Boston – Quality assurance programs like the one at the Quality Assurance Review Center (QARC) in Worcester, Mass., strengthen the quality of clinical trials, including cooperative groups conducting National Cancer Institute-supported clinical trials, thereby improving the standard of care in cancer patients, according to a study presented September 21, 2008, at the American Society for Therapeutic Radiology and Oncology's 50th Annual Meeting in Boston.
The Quality Assurance Program, provided by QARC at the University of Massachusetts Medical School, was founded in 1980. The program's services include site credentialing to ensure that those looking to conduct clinical trials have the expertise, equipment and tools necessary to properly participate in research trials. The Quality Assurance Program also establishes benchmarks to monitor the ongoing trials and provide feedback to the physicians conducting the trials. This monitoring helps ensure that patients get the best treatments possible while making certain that the data obtained from the trials are valid and statistically significant.

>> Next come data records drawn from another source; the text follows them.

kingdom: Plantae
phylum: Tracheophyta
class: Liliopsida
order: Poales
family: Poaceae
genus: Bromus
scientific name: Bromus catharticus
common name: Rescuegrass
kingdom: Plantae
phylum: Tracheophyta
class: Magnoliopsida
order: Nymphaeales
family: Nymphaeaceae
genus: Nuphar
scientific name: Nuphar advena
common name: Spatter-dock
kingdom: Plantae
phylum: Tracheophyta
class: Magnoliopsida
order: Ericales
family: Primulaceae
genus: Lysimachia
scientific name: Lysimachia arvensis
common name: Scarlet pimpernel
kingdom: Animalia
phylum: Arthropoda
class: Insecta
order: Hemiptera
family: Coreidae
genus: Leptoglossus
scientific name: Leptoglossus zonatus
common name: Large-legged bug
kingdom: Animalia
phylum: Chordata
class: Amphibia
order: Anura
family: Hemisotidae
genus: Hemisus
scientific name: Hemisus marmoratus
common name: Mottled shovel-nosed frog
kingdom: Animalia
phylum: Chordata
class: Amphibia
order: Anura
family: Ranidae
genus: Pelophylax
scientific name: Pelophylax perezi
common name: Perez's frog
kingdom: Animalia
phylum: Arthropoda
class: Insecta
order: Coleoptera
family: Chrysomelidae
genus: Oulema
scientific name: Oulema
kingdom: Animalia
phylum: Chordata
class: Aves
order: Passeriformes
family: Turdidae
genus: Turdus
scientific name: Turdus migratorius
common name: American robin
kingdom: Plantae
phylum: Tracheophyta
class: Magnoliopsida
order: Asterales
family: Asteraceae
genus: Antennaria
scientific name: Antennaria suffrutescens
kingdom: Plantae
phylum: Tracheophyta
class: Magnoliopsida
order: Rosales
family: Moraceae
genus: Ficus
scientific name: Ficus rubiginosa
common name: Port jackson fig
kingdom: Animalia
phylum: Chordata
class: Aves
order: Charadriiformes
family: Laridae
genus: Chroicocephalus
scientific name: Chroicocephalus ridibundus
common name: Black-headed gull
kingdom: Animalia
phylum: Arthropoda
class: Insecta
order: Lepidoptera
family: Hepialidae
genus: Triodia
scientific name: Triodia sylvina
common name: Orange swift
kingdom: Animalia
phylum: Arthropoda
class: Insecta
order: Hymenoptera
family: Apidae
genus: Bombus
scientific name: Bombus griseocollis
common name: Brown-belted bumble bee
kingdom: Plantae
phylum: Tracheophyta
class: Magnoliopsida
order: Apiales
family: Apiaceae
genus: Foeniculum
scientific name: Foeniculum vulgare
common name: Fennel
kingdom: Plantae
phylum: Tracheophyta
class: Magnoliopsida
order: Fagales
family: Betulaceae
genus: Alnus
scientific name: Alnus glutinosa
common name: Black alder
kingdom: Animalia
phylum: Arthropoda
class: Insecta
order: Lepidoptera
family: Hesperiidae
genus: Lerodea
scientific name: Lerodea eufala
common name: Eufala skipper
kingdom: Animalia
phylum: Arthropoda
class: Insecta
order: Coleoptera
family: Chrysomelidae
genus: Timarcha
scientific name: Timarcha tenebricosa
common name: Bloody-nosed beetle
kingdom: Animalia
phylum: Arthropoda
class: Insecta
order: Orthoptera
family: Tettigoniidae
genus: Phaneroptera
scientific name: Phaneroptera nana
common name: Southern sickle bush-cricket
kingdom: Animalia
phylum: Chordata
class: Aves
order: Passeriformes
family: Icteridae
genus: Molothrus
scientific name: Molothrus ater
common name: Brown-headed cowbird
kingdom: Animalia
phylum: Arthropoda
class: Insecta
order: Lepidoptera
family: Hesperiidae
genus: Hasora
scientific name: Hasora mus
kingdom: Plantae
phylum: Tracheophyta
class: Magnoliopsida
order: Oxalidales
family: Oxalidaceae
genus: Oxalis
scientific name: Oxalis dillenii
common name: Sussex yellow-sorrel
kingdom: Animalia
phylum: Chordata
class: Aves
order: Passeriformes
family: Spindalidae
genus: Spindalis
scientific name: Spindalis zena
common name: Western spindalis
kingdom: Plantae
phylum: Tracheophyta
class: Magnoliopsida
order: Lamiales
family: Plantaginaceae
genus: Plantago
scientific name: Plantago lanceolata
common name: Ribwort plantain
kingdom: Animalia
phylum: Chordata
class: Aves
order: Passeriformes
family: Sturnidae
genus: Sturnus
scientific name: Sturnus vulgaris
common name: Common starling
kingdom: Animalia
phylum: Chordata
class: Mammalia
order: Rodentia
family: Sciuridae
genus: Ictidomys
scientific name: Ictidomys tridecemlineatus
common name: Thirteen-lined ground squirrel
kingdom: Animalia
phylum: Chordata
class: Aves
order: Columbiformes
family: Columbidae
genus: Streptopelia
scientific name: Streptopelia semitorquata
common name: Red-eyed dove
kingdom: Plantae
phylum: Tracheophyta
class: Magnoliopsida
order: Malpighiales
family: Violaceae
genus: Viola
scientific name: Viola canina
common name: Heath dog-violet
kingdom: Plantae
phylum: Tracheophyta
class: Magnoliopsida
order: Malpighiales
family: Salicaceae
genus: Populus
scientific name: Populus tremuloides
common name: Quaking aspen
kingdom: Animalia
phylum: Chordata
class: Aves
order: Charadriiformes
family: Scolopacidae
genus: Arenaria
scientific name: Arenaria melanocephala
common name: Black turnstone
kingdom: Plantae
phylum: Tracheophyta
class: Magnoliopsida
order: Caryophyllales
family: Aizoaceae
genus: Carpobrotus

From 2003 to present, QARC performed reviews on radiation therapy protocols for 6,449 patients enrolled in NCI-supported clinical trials. Cases are reviewed prior to or very early in the radiation therapy course, so that modifications in treatment can be implemented to make the treatment compliant with the study requirements. This study shows that this improved the overall quality of the clinical trial and its potential outcomes.
"Clinical trials are one the most important tools that the cancer research community has to evaluate treatments and protocols in an effort to cure cancer" T.J. FitzGerald, M.D., a study author and a radiation oncologist at QARC, said. "This study shows that a quality assurance program, like ours at QARC, can help cancer researchers conduct better clinical trials. This in turn helps patients get the best treatments possible, while recording the data in a way to help other cancer patients and further help the cancer community better understand what treatments work best."